Mendengarnya, kontan membuat Mira tercekat. Otaknya bagai terhenti sesaat untuk mencerna kalimat Edo. Kenapa dari sekian banyak pengagum Edo, harus Mira yang menarik perhatiannya?

"Aku balik ke sini karena pengen ketemu lagi sama kamu. Aku gak peduli gimana kamu saat ini. Kamu pacarnya sapa, aku gak peduli."

Getar telepon yang tak segera terangkat ini menggugah Mira. Mira terkesiap, perlahan dia mengangkat panggilan telepon dari Anggara.

"Dimana?"

Suara tegas dari sambungan telepon ini segera mampu membuat mata Mira tertuju pada pria yang tengah berdiri mematung tak jauh dari bangku ini.

"Di sini," jawab Mira dengan lambaian tangan kirinya.

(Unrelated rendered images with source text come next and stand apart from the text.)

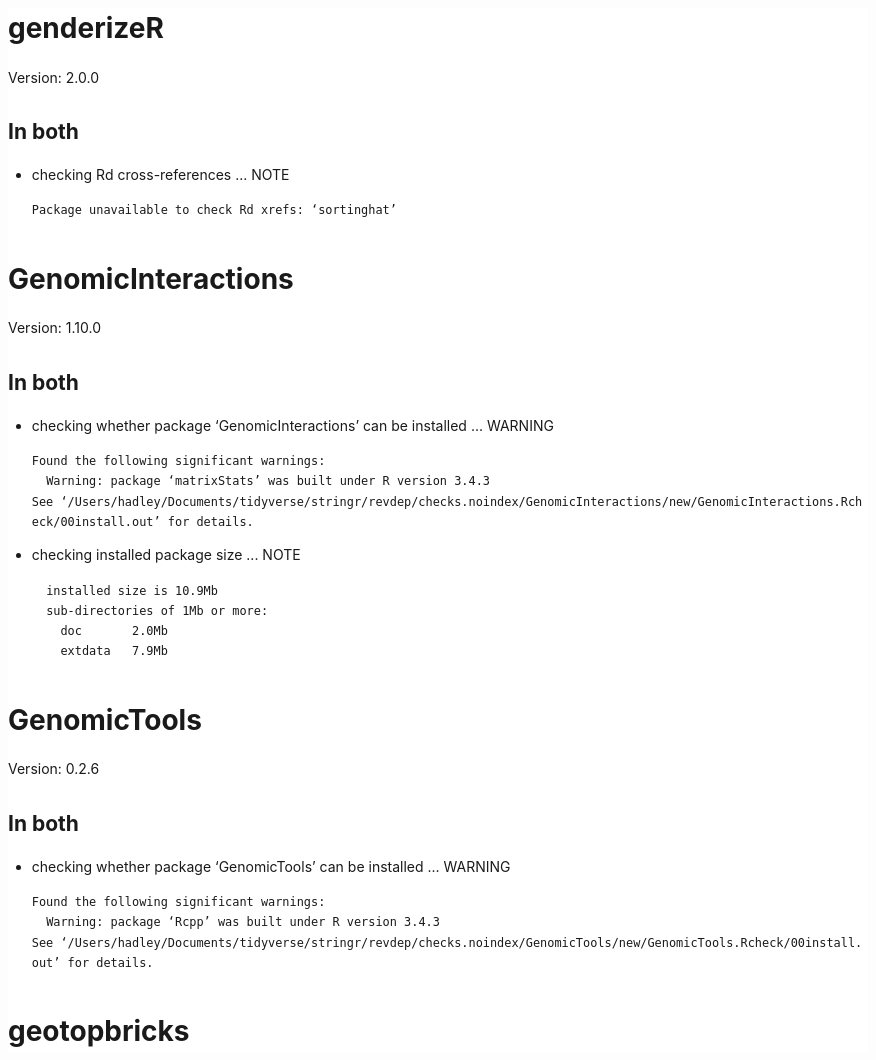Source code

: # genderizeR

Version: 2.0.0

## In both

*   checking Rd cross-references ... NOTE
    ```
    Package unavailable to check Rd xrefs: ‘sortinghat’
    ```

# GenomicInteractions

Version: 1.10.0

## In both

*   checking whether package ‘GenomicInteractions’ can be installed ... WARNING
    ```
    Found the following significant warnings:
      Warning: package ‘matrixStats’ was built under R version 3.4.3
    See ‘/Users/hadley/Documents/tidyverse/stringr/revdep/checks.noindex/GenomicInteractions/new/GenomicInteractions.Rcheck/00install.out’ for details.
    ```

*   checking installed package size ... NOTE
    ```
      installed size is 10.9Mb
      sub-directories of 1Mb or more:
        doc       2.0Mb
        extdata   7.9Mb
    ```

# GenomicTools

Version: 0.2.6

## In both

*   checking whether package ‘GenomicTools’ can be installed ... WARNING
    ```
    Found the following significant warnings:
      Warning: package ‘Rcpp’ was built under R version 3.4.3
    See ‘/Users/hadley/Documents/tidyverse/stringr/revdep/checks.noindex/GenomicTools/new/GenomicTools.Rcheck/00install.out’ for details.
    ```

# geotopbricks

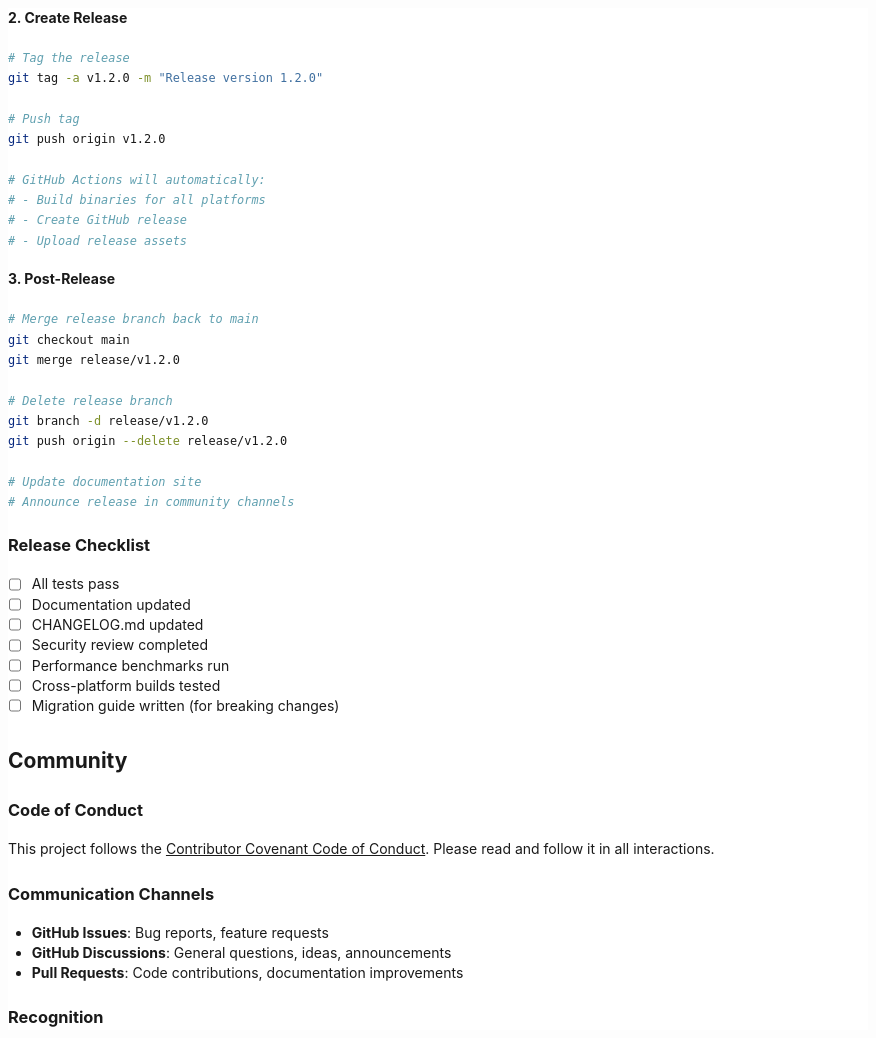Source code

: #### 2. Create Release
```bash
# Tag the release
git tag -a v1.2.0 -m "Release version 1.2.0"

# Push tag
git push origin v1.2.0

# GitHub Actions will automatically:
# - Build binaries for all platforms
# - Create GitHub release
# - Upload release assets
```

#### 3. Post-Release
```bash
# Merge release branch back to main
git checkout main
git merge release/v1.2.0

# Delete release branch
git branch -d release/v1.2.0
git push origin --delete release/v1.2.0

# Update documentation site
# Announce release in community channels
```

### Release Checklist

- [ ] All tests pass
- [ ] Documentation updated
- [ ] CHANGELOG.md updated
- [ ] Security review completed
- [ ] Performance benchmarks run
- [ ] Cross-platform builds tested
- [ ] Migration guide written (for breaking changes)

## Community

### Code of Conduct

This project follows the [Contributor Covenant Code of Conduct](CODE_OF_CONDUCT.md). Please read and follow it in all interactions.

### Communication Channels

- **GitHub Issues**: Bug reports, feature requests
- **GitHub Discussions**: General questions, ideas, announcements
- **Pull Requests**: Code contributions, documentation improvements

### Recognition
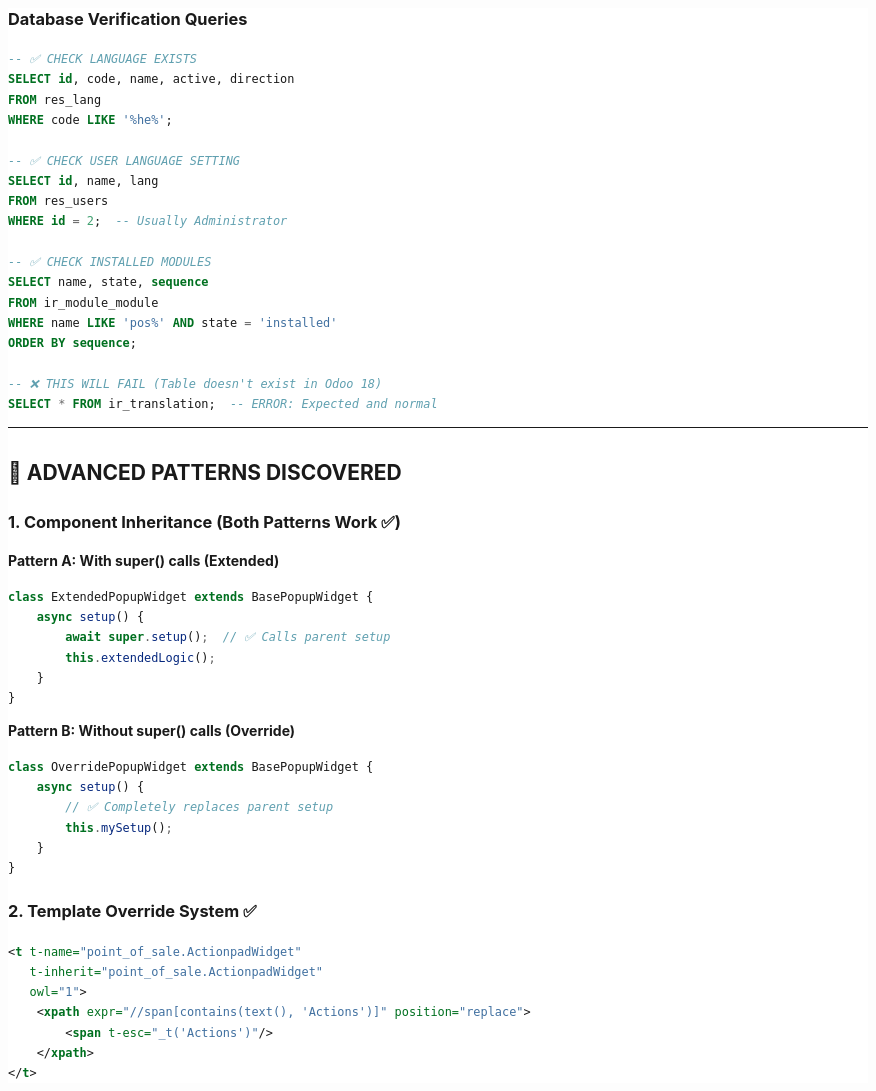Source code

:### Database Verification Queries

```sql
-- ✅ CHECK LANGUAGE EXISTS
SELECT id, code, name, active, direction 
FROM res_lang 
WHERE code LIKE '%he%';

-- ✅ CHECK USER LANGUAGE SETTING
SELECT id, name, lang 
FROM res_users 
WHERE id = 2;  -- Usually Administrator

-- ✅ CHECK INSTALLED MODULES
SELECT name, state, sequence 
FROM ir_module_module 
WHERE name LIKE 'pos%' AND state = 'installed'
ORDER BY sequence;

-- ❌ THIS WILL FAIL (Table doesn't exist in Odoo 18)
SELECT * FROM ir_translation;  -- ERROR: Expected and normal
```

---

## 💎 ADVANCED PATTERNS DISCOVERED

### 1. Component Inheritance (Both Patterns Work ✅)

**Pattern A: With super() calls (Extended)**
```javascript
class ExtendedPopupWidget extends BasePopupWidget {
    async setup() {
        await super.setup();  // ✅ Calls parent setup
        this.extendedLogic();
    }
}
```

**Pattern B: Without super() calls (Override)**
```javascript
class OverridePopupWidget extends BasePopupWidget {
    async setup() {
        // ✅ Completely replaces parent setup
        this.mySetup();
    }
}
```

### 2. Template Override System ✅

```xml
<t t-name="point_of_sale.ActionpadWidget" 
   t-inherit="point_of_sale.ActionpadWidget" 
   owl="1">
    <xpath expr="//span[contains(text(), 'Actions')]" position="replace">
        <span t-esc="_t('Actions')"/>
    </xpath>
</t>
```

"Aku denger semuanya. Kita ke cafetaria sekarang."

Anggara mematikan telepon sepihak. Pria itu berjalan begitu saja menuju cafetaria. Sendirian, tanpa kawan. Entah kemana perginya para sahabat yang biasa bersamanya. Entah sejak kapan pula Anggara menjadi pria pencemburu seperti ini.

Gadis ini menoleh ke arah Edo. "Do. Semuanya udah berubah. Tapi bagi gue, sahabat itu tetaplah sahabat. Gue mau, kita gak ngerubah itu. Sorry, gue pergi dulu."

Mira meninggalkan Edo begitu saja dalam wajah yang tak bisa dijelaskan. Mungkin antara kecewa dan merasa usahanya selama ini sia-sia. Yang jelas, wajah kalem itu menatap Mira lekat seolah tanpa kedip.